Milwaukee Magazine

ADVICE

Customized ice is making a splash in upscale bars. Our expert explains.

- BY ROBERT SIMONSON

The ramen fad and how we choose restaurant­s to review

I ORDERED the Manhattan at Hotel Madrid’s Vermuteria 600 bar, because I like Manhattans, and I suspected the chic, Spanish-themed Walker’s Point bar had a special way with them. I was right, and then some. The drink was served on a slice of a birch-tree trunk. Instead of a cherry, there was some cherry-flavored popcorn scattered along the side of the glass. It was over the top, but I was amused by the ingenuity.

But that wasn’t the most interestin­g thing about the cocktail. It was served on the rocks. Or, rather, one rock – a perfect sphere of ice.

Custom ice has been a thing in cocktail circles for more than a decade. Large, clear cubes are cut to fit rocks glasses, and long ice spears pierce highballs, while retro drinks like cobblers get pebbled ice. Some of this is for aesthetics, but there are practical advantages as well; thicker ice means a more gradual dilution of your drink. Since the cocktail revival dawned, I have been treated to many drinks made prettier and better by artisanal ice.

The trend has been slow to reach Milwaukee, where most bars make do with the thin chips that mixologist­s refer to as “cheater ice.” That’s changing.

“I definitely think it makes the drinks taste better,” says Gen Longoria, head bartender at the Kimpton Journeyman Hotel, which has two wells, a restaurant bar and a rooftop bar called The Outsider.

When I ordered a tall drink called Eighteen

Hours of Noon – a sort of deep-flavored Pimm’s Cup, sprinkled with mint black Hawaiian salt – my highball came with a crooked spine of perfect 1½-by-1½-inch cubes.

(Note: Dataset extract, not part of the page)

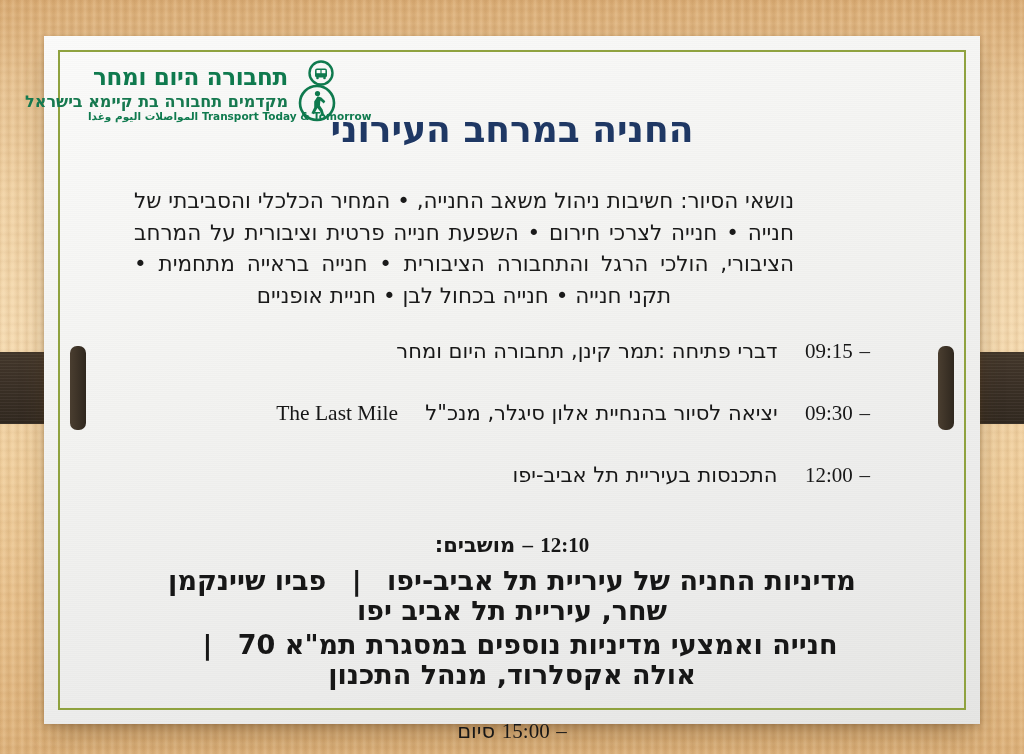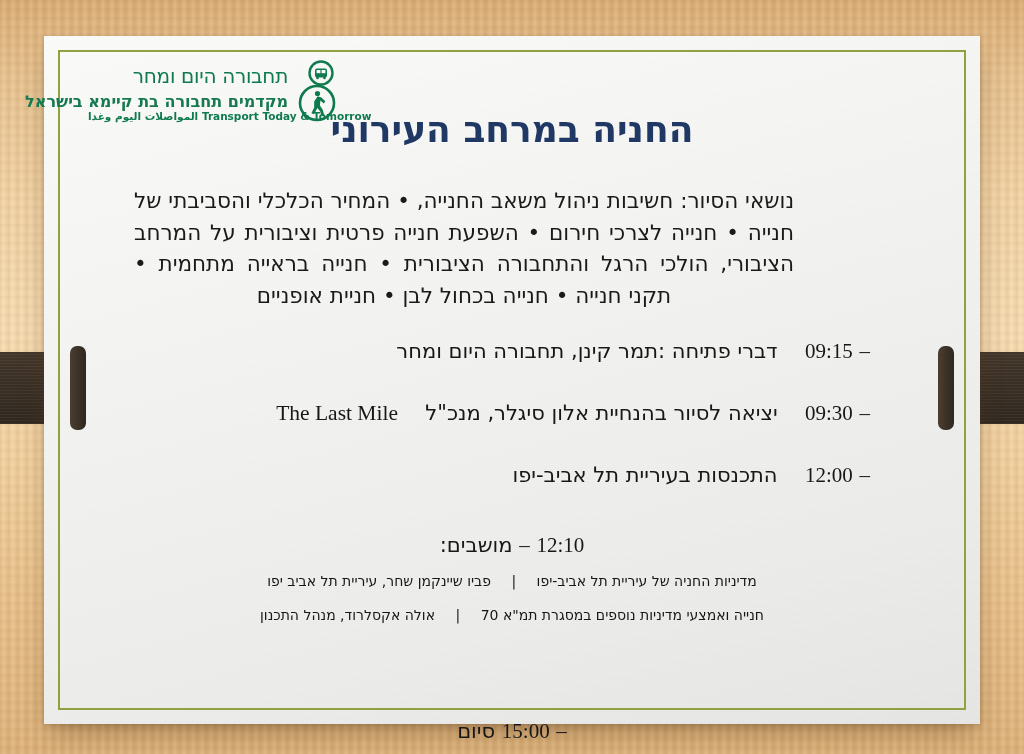"תחבורה היום ומחר" .logo-word { font-size: 20px -> 23px; font-weight: normal -> bold }
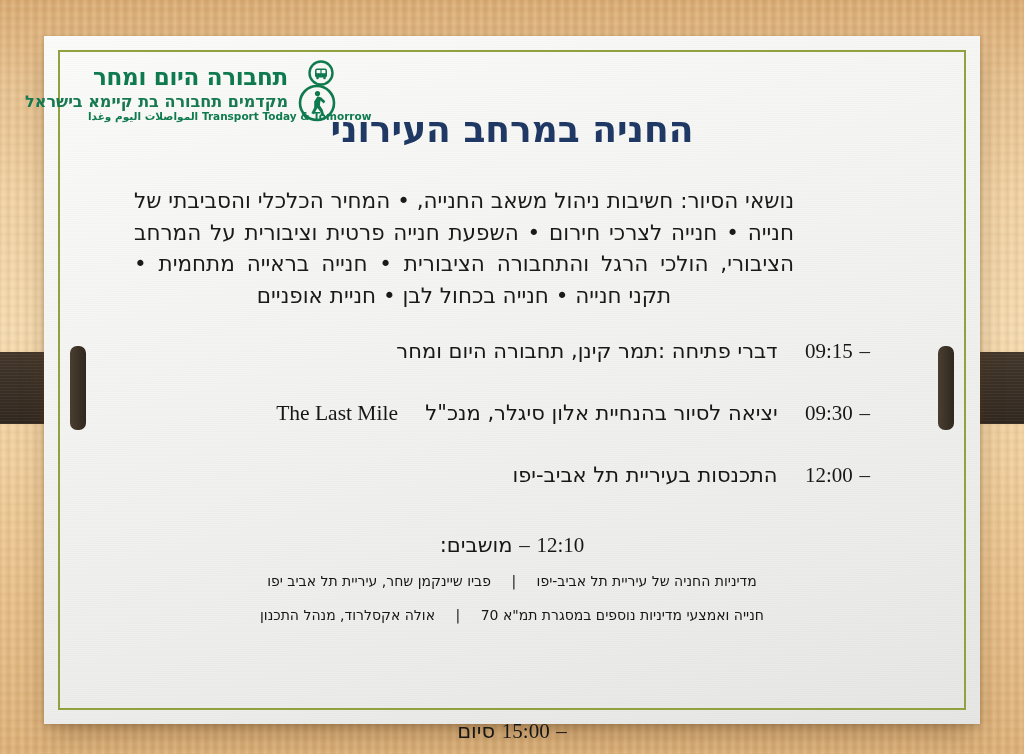"12:10 – מושבים:" .sessions { font-weight: none -> bold }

An old fashioned received a single, even bigger cube, so clear it disappeare­d in the glass. These beauties are hand-delivered weekly by a Chicago outfit called JustIce, which deals in, you guessed it, just ice.

Like a man in a white evening jacket, a cocktail adorned with craft ice tends to get noticed. “Customers always comment, ‘Oh my God, you have great ice!’” says Longoria.

The spheres at Vermuteria 600 are made from molds. Beverage director Daniel Beres uses them in a couple special cocktails and for spirits served on the rocks.

“We wanted to elevate the drinks,” he says. “If we’re going to use a $400 bottle of spirits in a cocktail, ice is another ingredient like anything else. If we give it to them with cheap ice, the cocktail is for naught.”

But good ice does not require good behavior.

“Our motto is drinking should be fun,” says Adam James Sarkis at the Phoenix Cocktail Club, where they cut cubes from large blocks of ice they freeze themselves. “Playing around with crystal clear ice cubes in your drink is fun.”

That follows. We play with our food when we’re kids. As adults, why not play with our drinks?